The Renewables Vision in the DOE Report. Credit:Revolution Now.

Here are highlights from the DOE study:

1.     About 70% of new generating capacity is from renewable energy, mostly wind and solar.

2.     Two states (California and New York) have legislated goals of 50% renewable energy by 2030 and Hawaii and a goal of 100% renewable energy by 2045

3.     The DOE estimates that the total energy generated by wind in 2050 is 35%. The wind belt from Texas to North Dakota  has enough wind to supply 20% of the energy needed by the US.

4.     Land based Wind  capacity is now  70 GW while the cost of Wind Energy has dropped from $.60 per Kw/Hr to around t$.06 per kW Hr.

5.     Utility based Solar is continuing to drop and the lowest cost electricity today comes from a solar farm in Austin TX. With PPAs (Power Purchase Agreements at $.05 per kW/ Hr.

6.     LED Lighting continues to get more affordable dropping 80% from 2008 to 2014 as part of a larger trend increasing energy efficiency.

7.     Electricity use will grow but at a slowing rate to 20% growth over today’s rates by 2040

8.     Electricity consumption will grow in part as we move to an electric  transportation system , We have 300,000 electric vehicles on the road in the US by 2014.  In California, it is a bit under 200,000 today. The state goal is to grow s to 1.5 Million EVs by 2025. The current  cost of batteries for electric cars is around $300 per kWh, and this is projected to drop to  $100 per kWh by 2020.

9.     The electric power industry will get increasingly cleaner over time as coal retires. However the switch to Natural Gas will have to be accompanied with aggressive monitoring of Indianapolis has aggressive monitoring and few leaks. Boston in contrast has no program and many leaks.

Net Positive and Next Steps:

1. The DOE study indicates we have made progress towards a decarbonized future.
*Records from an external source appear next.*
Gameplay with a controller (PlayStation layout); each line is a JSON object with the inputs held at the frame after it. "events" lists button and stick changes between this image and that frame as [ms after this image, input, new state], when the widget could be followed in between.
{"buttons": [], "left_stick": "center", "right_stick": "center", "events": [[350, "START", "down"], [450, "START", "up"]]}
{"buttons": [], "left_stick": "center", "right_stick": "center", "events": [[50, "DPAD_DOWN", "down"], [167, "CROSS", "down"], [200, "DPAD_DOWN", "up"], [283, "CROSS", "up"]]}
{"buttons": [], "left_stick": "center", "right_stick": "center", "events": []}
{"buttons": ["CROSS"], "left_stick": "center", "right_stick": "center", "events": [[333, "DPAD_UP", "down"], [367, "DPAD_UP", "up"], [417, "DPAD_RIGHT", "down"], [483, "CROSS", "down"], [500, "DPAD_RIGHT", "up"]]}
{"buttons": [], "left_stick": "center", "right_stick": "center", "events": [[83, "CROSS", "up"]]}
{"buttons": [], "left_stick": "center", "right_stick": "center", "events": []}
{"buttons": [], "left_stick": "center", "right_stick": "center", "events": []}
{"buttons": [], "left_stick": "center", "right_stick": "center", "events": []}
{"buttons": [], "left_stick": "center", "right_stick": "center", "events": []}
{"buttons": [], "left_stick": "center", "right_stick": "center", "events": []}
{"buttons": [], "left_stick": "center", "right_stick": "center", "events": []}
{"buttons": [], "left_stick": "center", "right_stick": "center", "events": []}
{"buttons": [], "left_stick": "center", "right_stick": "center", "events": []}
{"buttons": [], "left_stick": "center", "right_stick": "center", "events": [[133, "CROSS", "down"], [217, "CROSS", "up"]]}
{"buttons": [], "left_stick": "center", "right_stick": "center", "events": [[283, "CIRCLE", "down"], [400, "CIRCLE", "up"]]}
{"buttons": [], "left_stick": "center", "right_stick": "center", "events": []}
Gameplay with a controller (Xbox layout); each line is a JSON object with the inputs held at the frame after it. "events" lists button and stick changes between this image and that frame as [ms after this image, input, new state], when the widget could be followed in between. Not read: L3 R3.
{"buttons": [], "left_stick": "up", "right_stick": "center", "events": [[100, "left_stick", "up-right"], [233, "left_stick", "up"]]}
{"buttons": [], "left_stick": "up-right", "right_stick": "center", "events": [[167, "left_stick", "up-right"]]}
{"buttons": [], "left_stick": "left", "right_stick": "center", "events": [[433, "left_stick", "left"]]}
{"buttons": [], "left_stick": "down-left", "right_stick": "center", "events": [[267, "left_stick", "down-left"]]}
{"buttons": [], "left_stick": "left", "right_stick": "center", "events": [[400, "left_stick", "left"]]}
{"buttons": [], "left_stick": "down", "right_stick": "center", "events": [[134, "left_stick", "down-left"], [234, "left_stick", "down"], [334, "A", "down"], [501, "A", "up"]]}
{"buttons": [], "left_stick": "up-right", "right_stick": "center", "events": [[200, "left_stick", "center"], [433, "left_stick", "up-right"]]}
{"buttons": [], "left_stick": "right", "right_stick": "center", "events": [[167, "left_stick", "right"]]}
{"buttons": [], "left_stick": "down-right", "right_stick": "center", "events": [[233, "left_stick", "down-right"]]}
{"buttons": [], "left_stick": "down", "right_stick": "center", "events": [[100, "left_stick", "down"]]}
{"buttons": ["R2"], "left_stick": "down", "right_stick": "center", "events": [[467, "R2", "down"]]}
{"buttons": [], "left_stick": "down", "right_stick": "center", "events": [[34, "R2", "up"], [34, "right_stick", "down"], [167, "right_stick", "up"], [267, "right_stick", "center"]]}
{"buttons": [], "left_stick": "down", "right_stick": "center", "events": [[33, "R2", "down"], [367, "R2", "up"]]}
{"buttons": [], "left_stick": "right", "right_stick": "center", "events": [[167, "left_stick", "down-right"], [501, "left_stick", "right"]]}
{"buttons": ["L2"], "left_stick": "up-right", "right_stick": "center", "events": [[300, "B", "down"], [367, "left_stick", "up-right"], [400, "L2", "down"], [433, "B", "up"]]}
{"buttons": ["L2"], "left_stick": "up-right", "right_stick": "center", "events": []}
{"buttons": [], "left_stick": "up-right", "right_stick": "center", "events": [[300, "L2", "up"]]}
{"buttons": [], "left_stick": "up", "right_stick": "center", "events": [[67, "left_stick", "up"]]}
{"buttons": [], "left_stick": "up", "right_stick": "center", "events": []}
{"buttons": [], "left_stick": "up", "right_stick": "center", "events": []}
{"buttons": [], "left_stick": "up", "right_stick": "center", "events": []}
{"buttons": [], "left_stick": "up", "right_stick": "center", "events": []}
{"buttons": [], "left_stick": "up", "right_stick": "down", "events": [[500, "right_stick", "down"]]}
This makes the goal of getting to a future where we export more renewable energy than we use more possible.

2. We need to continue down these pathways as indicated by studies from Dan Kammen and Mark Z Jacobson.

3. We need to ensure the policies are in place to keep this going in CA, and hopefully across the country.

4. Business models in the utilities sector have to evolve in a way that guarantees we continue to move to more renewable energy.